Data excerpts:
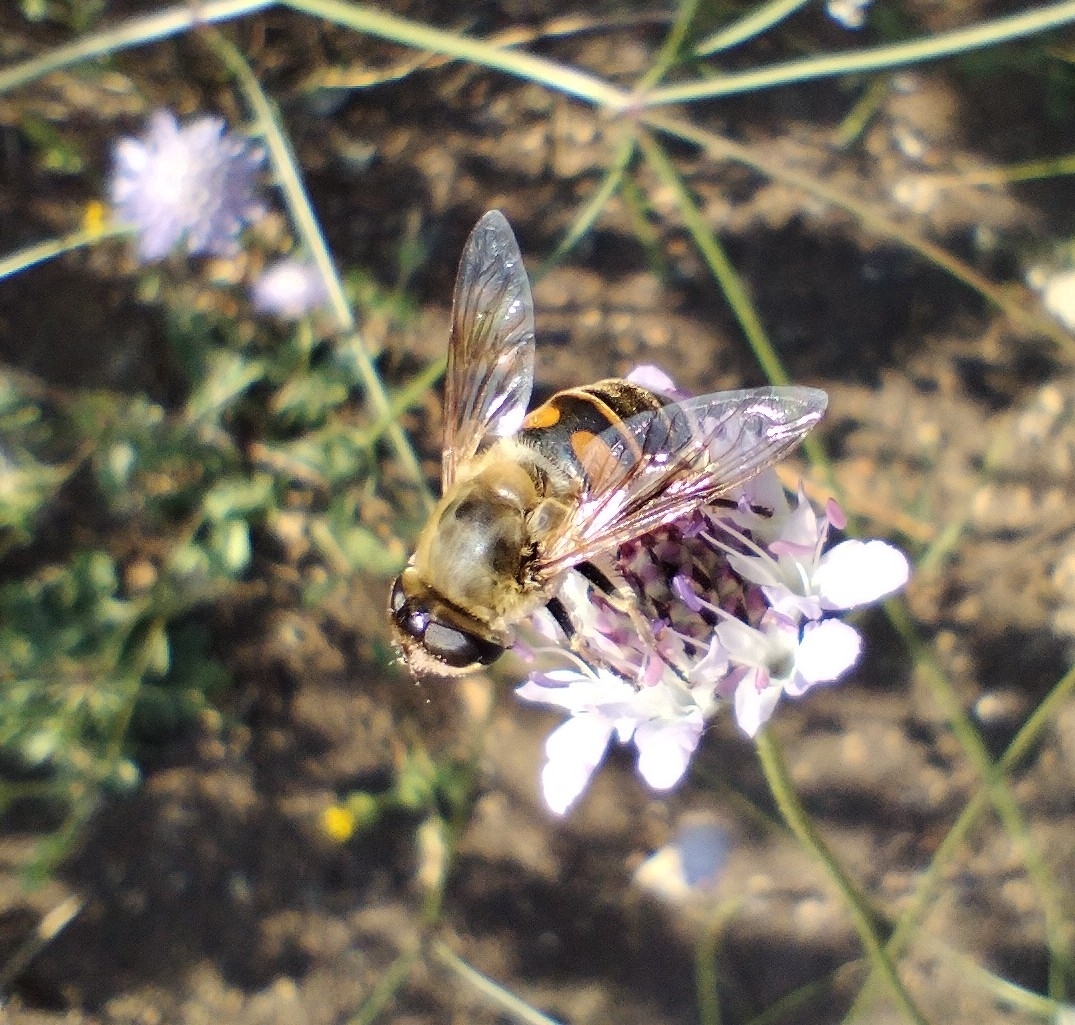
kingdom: Animalia
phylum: Arthropoda
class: Insecta
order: Diptera
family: Syrphidae
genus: Eristalis
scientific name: Eristalis tenax
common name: Drone fly
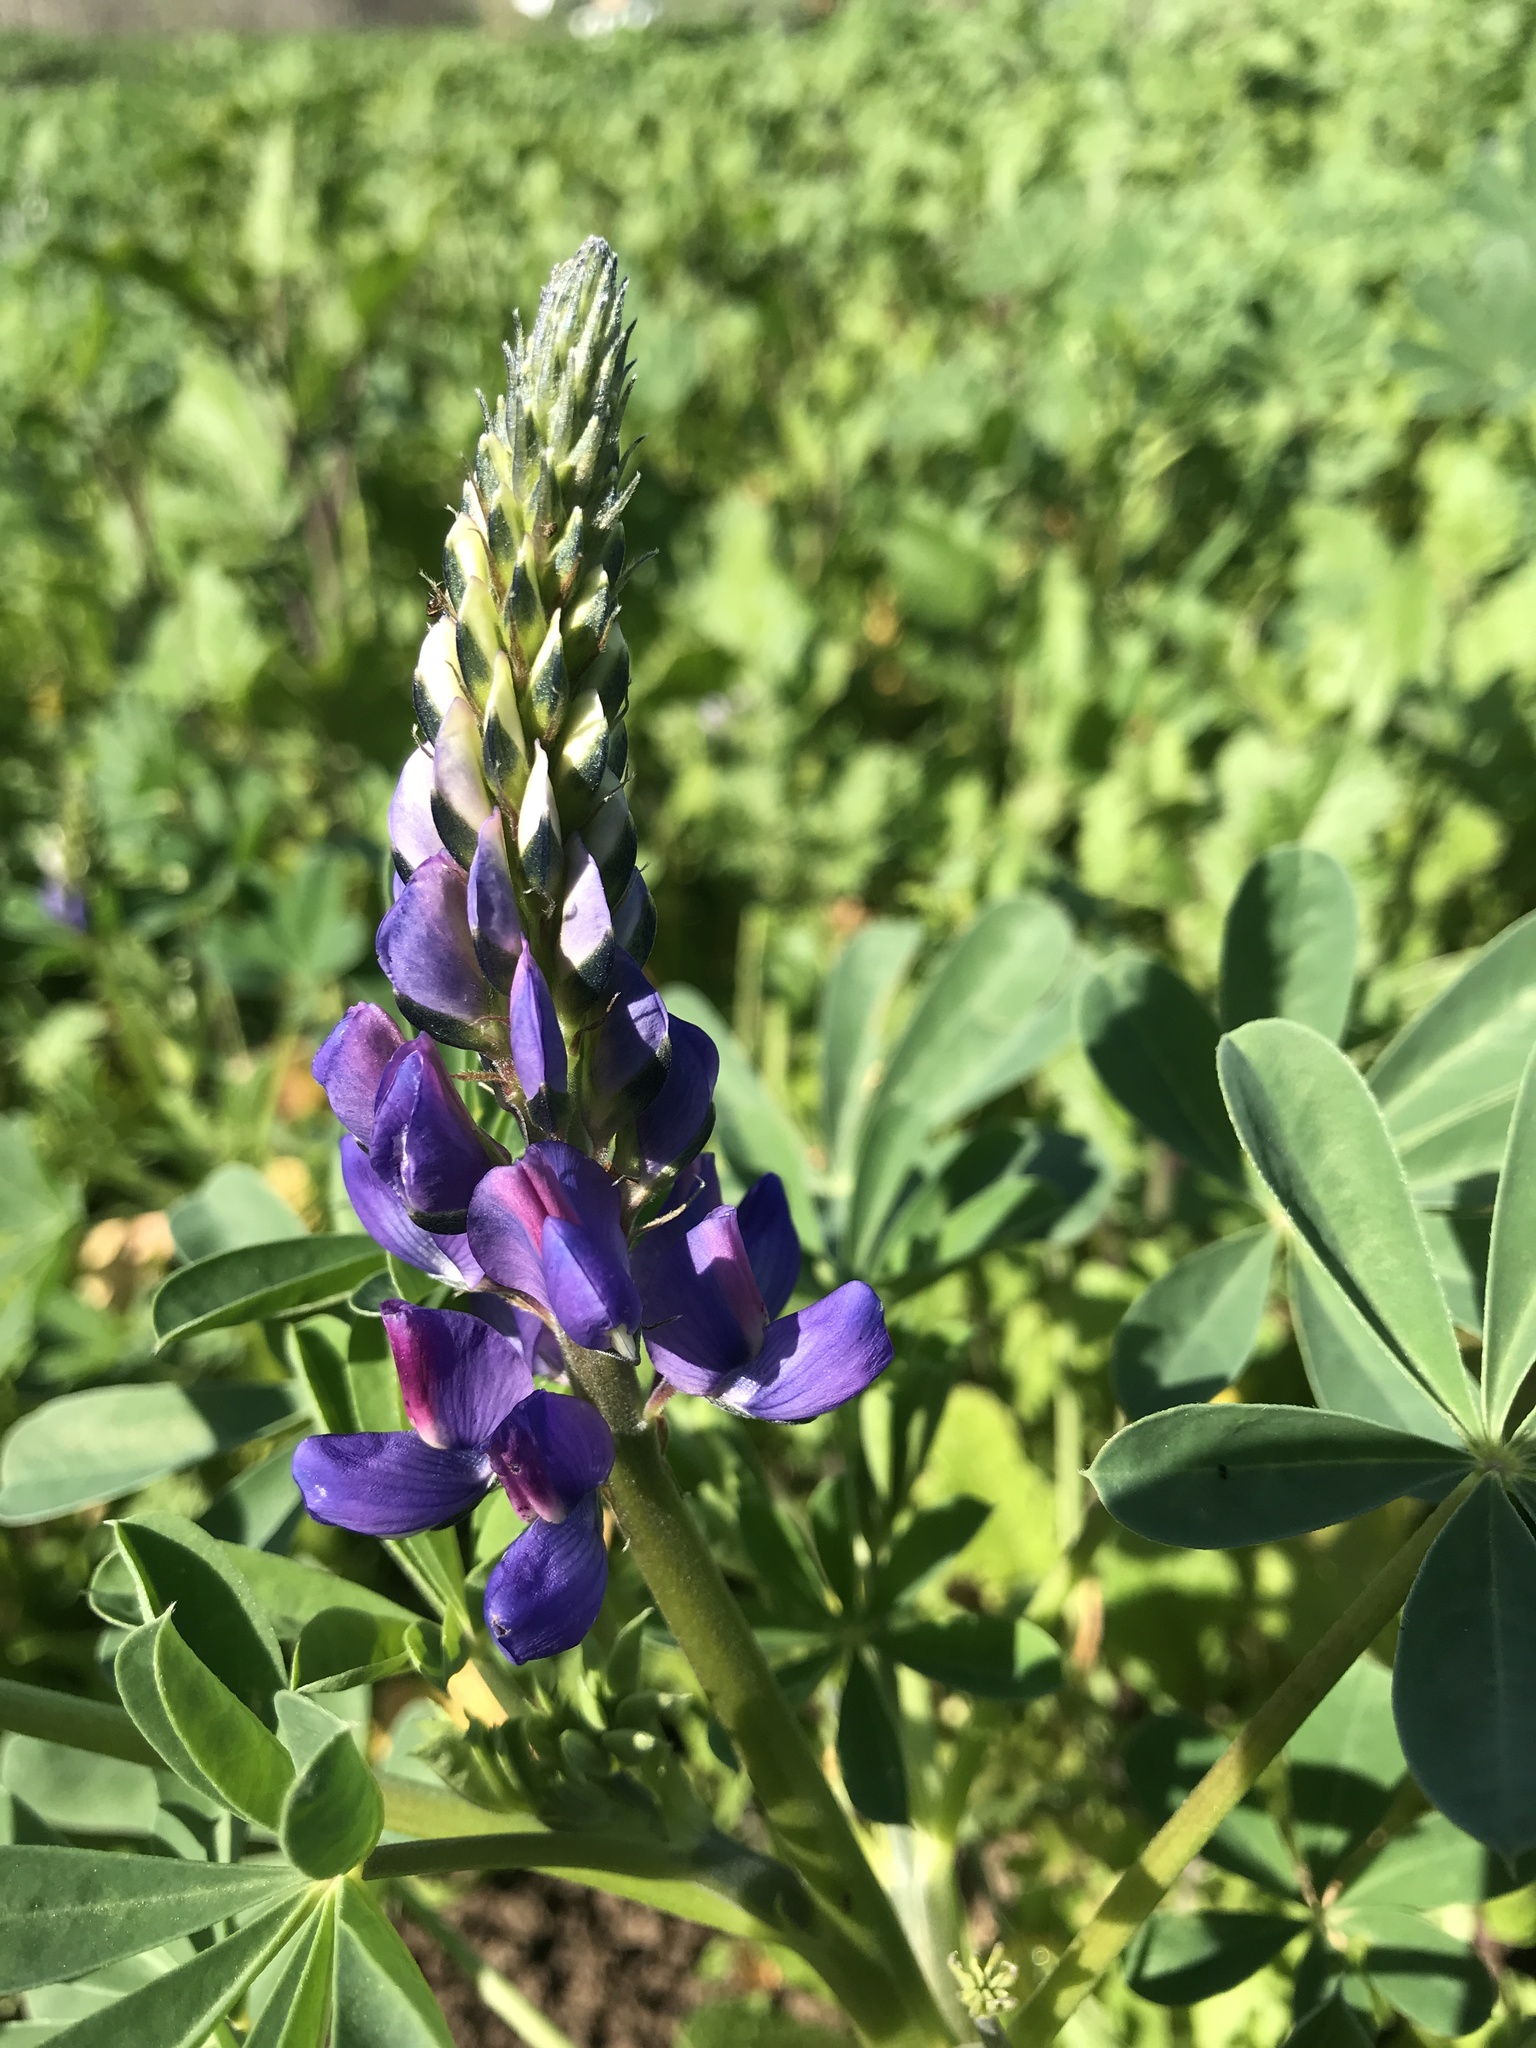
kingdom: Plantae
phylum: Tracheophyta
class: Magnoliopsida
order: Fabales
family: Fabaceae
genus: Lupinus
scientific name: Lupinus succulentus
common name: Arroyo lupine
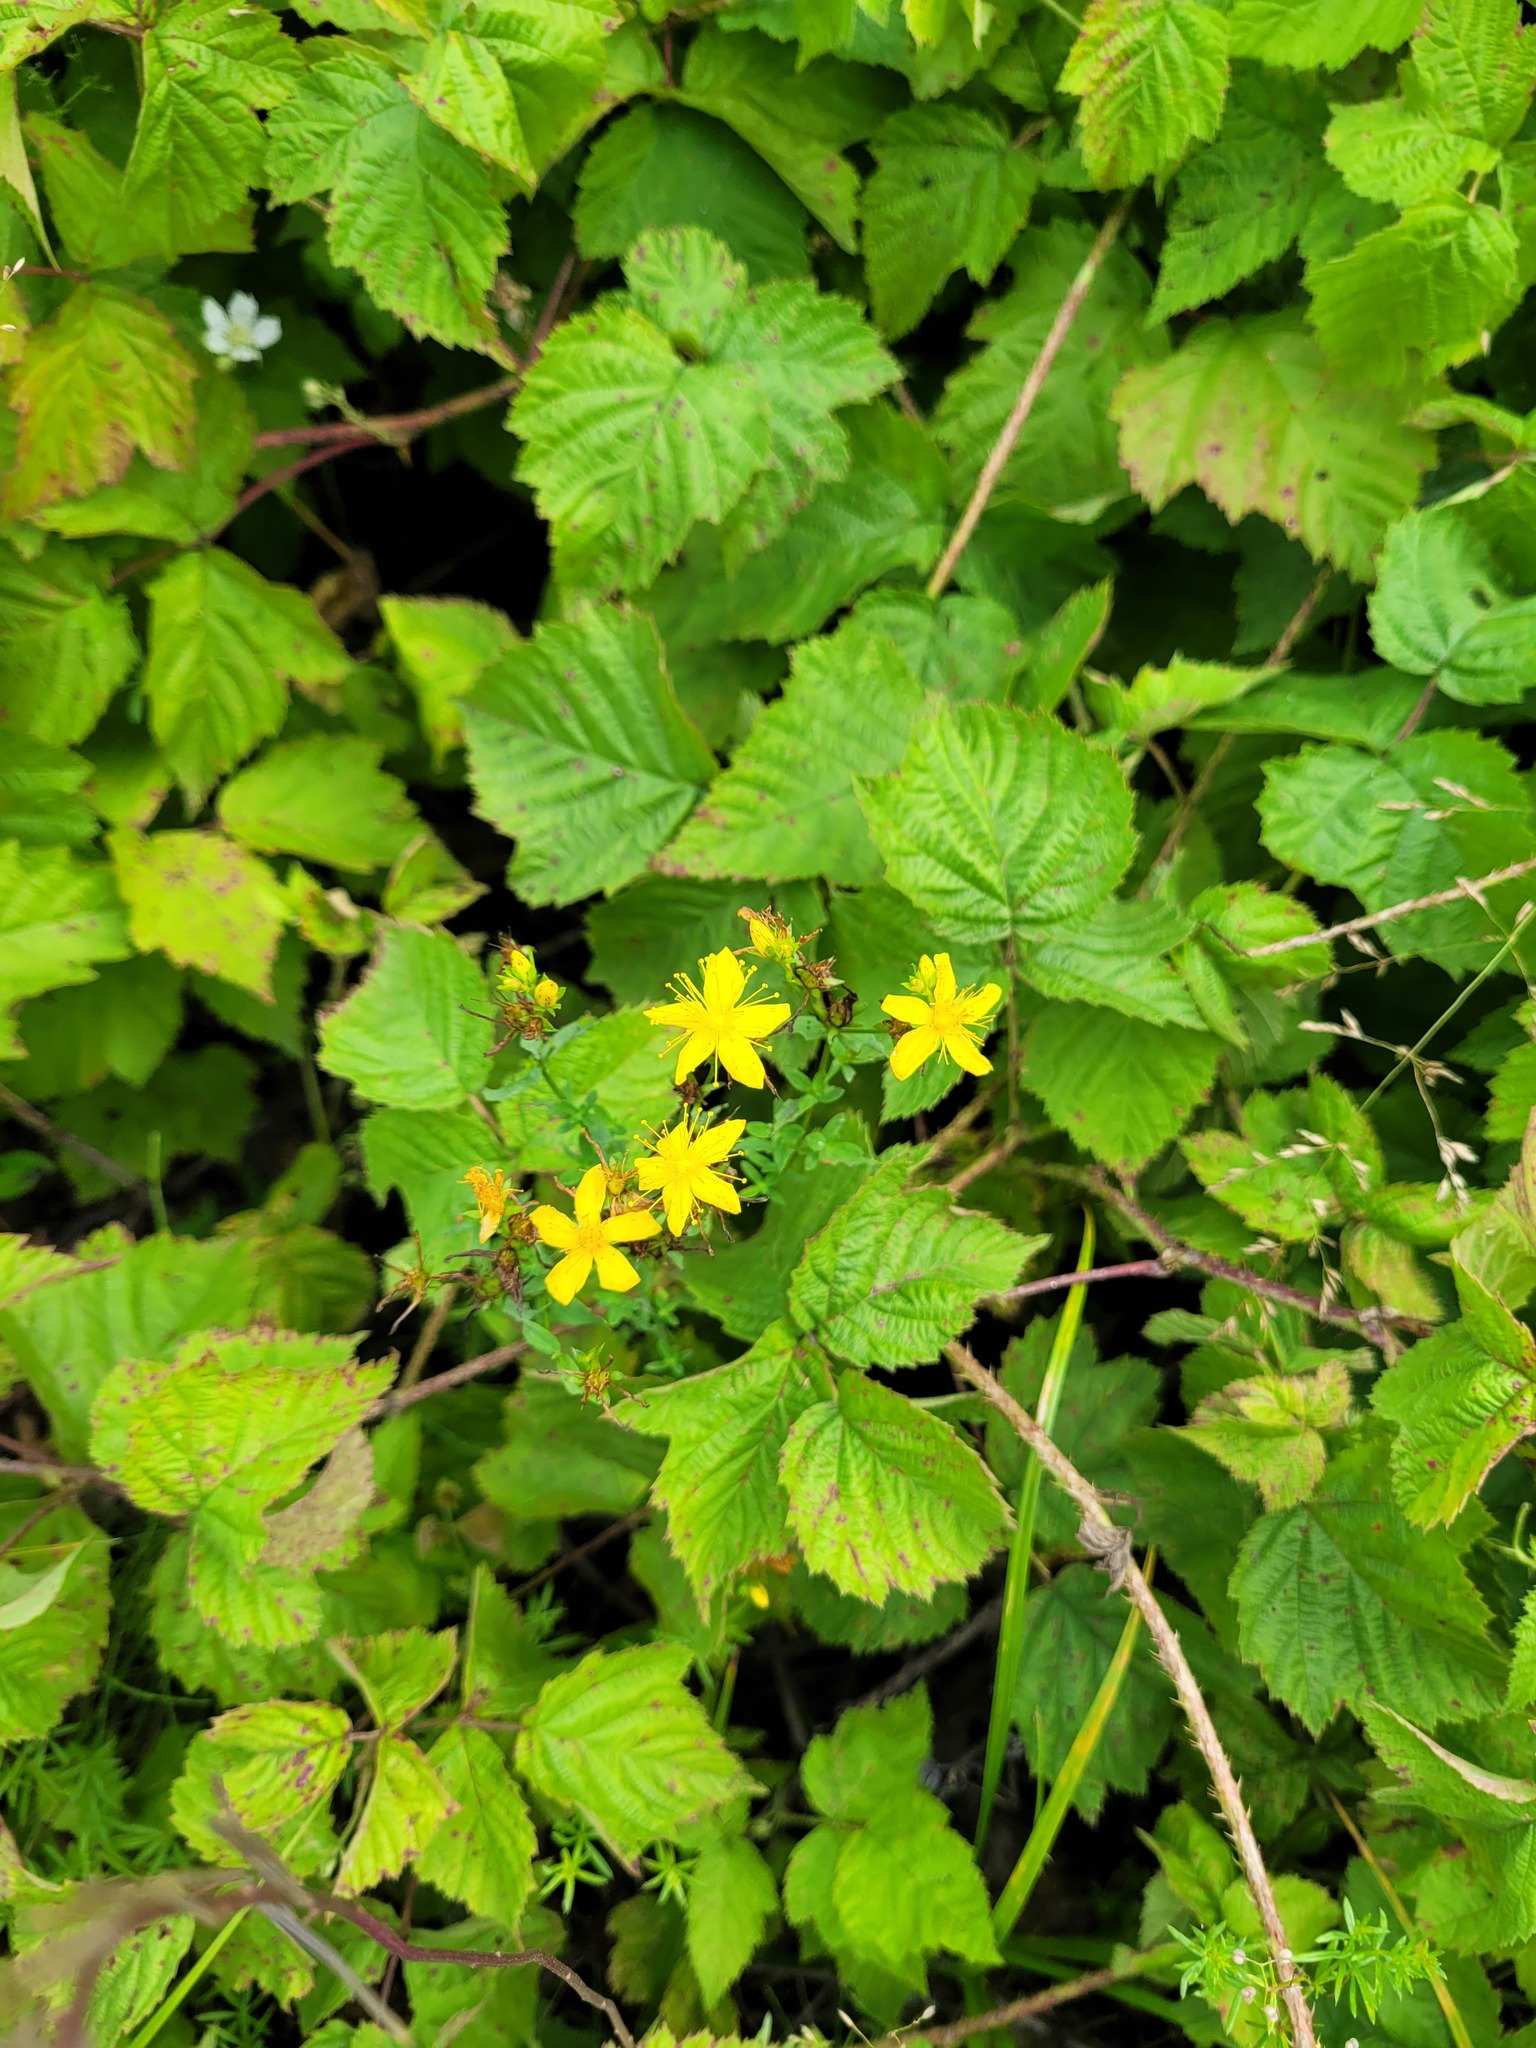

TASK TO COMPLETE:
Reproduce the text lines of every entry above verbatim, omitting the pictures.

RESULT FOR THIS EXERCISE:
kingdom: Animalia
phylum: Arthropoda
class: Insecta
order: Diptera
family: Syrphidae
genus: Eristalis
scientific name: Eristalis tenax
common name: Drone fly
kingdom: Plantae
phylum: Tracheophyta
class: Magnoliopsida
order: Fabales
family: Fabaceae
genus: Lupinus
scientific name: Lupinus succulentus
common name: Arroyo lupine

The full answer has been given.